How to Winterize a Dog House

Winterize a Dog House
Winterize a Dog House (Image: microsoft office clip gallery)

When the weather becomes colder or inclement weather increases, which can be as early as September depending on what part of the country you reside in, do not forget your dogs when you winterize, especially if your dog spend time indoors in the evenings or at night. It is a common misconception that dogs won't freeze and that nature made them better able to handle extreme weather conditions because their coats become heavier, etc. during the winter. Here are some tips for ensuring that your dog house is warm and that your pet will be protected.

Things You'll Need

  • Rubber mat the size of the dog house doorway
  • sealant, roof tiles, and/or siding
  • Wood shavings, hay, or straw for bedding material
  • Dog house

Where you place your dog house can make the difference in how cold it gets inside.
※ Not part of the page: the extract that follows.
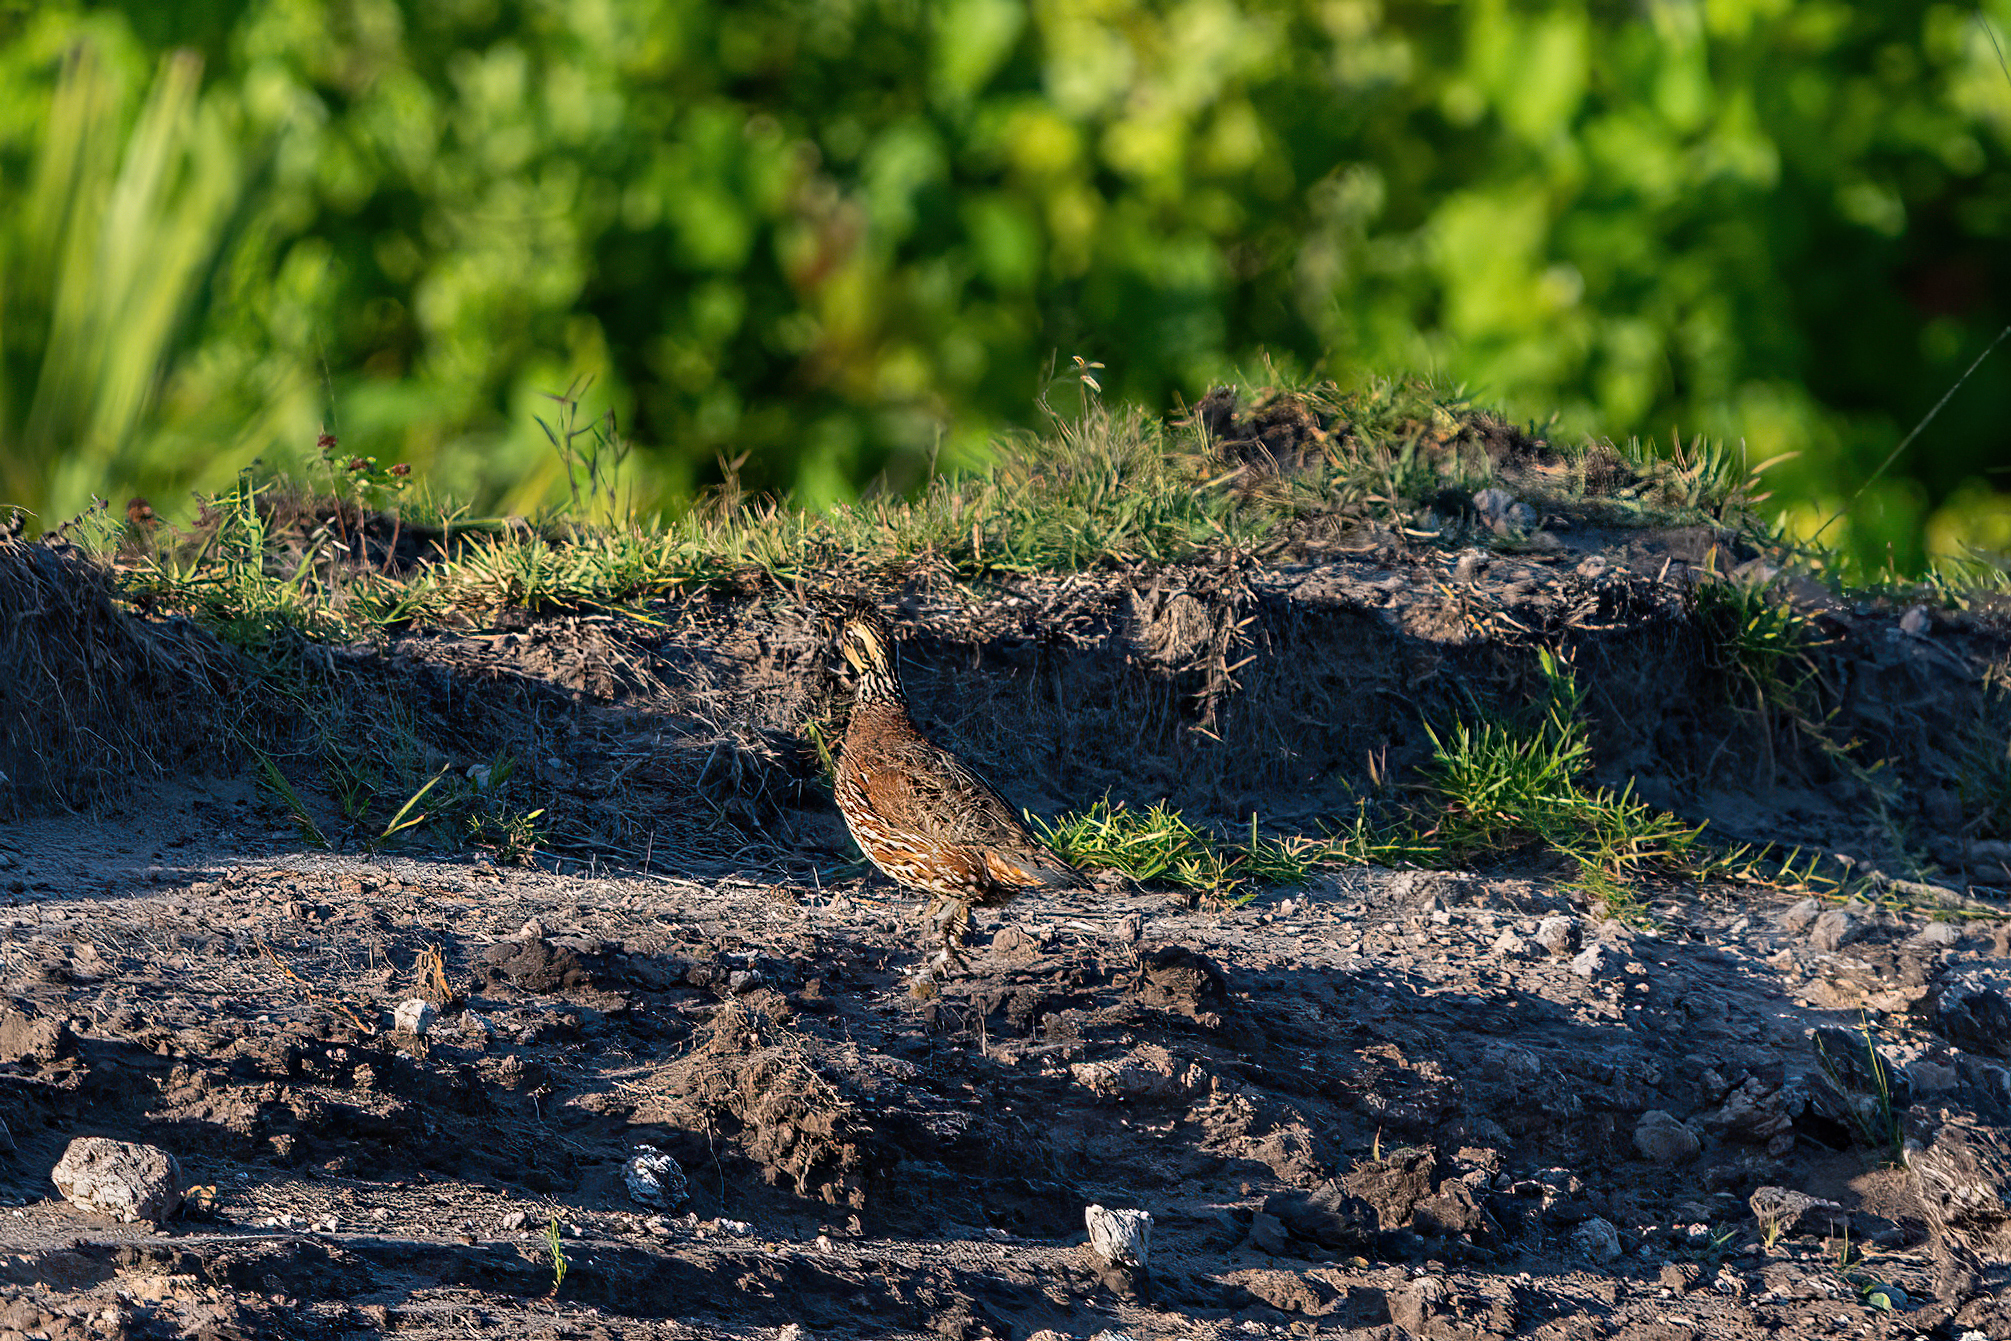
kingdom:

You want to make sure that the opening or doorway to your dog house is facing the south or west (preferably the south), as the coldest air and wind typically comes in from the north and northeast during the winter.

Also consider attaching a thick rubber flap to the top of the doorway on your doghouse and that hangs close to the bottom so your dog can go in and out easily and to help protect them from the cold winter winds or conditions like snow or sleet that could blow into the structure.
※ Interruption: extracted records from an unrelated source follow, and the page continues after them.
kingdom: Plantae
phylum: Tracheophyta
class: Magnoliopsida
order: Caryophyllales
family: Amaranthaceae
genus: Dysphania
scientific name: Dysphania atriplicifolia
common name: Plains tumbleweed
Check every few days to make sure the bedding in your doghouse is clean and dry. You want to use wood shavings, straw and hay for bedding.

According to the Salem Animal Rescue League, you should avoid using old blankets, rugs, or newspapers for bedding in your doghouse as these items pack down easily, becoming less comfortable for your dog and therefor providing less warmth.

If you have a wooden garage or outdoor shed, you might consider having a doggie door installed so that your dog can go into the garage at night to keep warm and sleep. You could close off a small area so that when if your dog went inside they would be contained to a specific area and be unable to wander all over the place.

Make sure your dog house is as airtight as you can make it on the outside to keep cold air and wind drafts from getting inside where your dog will be sleeping. You can purchase liquid sealants to paint on the outside of your dog house with a paintbrush or roller.

You can even purchase standard roof tiles, which come in a variety of colors, and nail them onto the outside of your dog house and on the roof, or measure your dog house for siding. Both roof tiles and siding will help insulate your dog house as well as helping keep out cold air and inclement weather.

Make sure that the interior space in your dog house is the right size, since according to the Salem Animal Rescue Foundation, the size of your dog house should allow your dog to sit completely up and to stretch out when lying down. .

Tips & Warnings

  • If you put roof tiles on the roof of your dog house, remember to over lap the tiles about two to three inches before nailing them down. The same rule applies for putting tiles on the outside walls, or you can put them end to end on the walls and then put caulking along the adjoining edge to seal them. According to the Salem Animal Rescue League, there should be enough interior space in your dog house for your pet to sit up completely and to stretch out all the way to sleep. Of course, you could also consider letting your dogs indoors at night and confining them to a kitchen, enclosed porch or basement and then putting them back outdoors during the day and evening.
  • Too much interior space in a dog house can cause your pet to lose its body heat and too little space to allow for easy movement could drive your dog outside to sleep, even in frigid weather.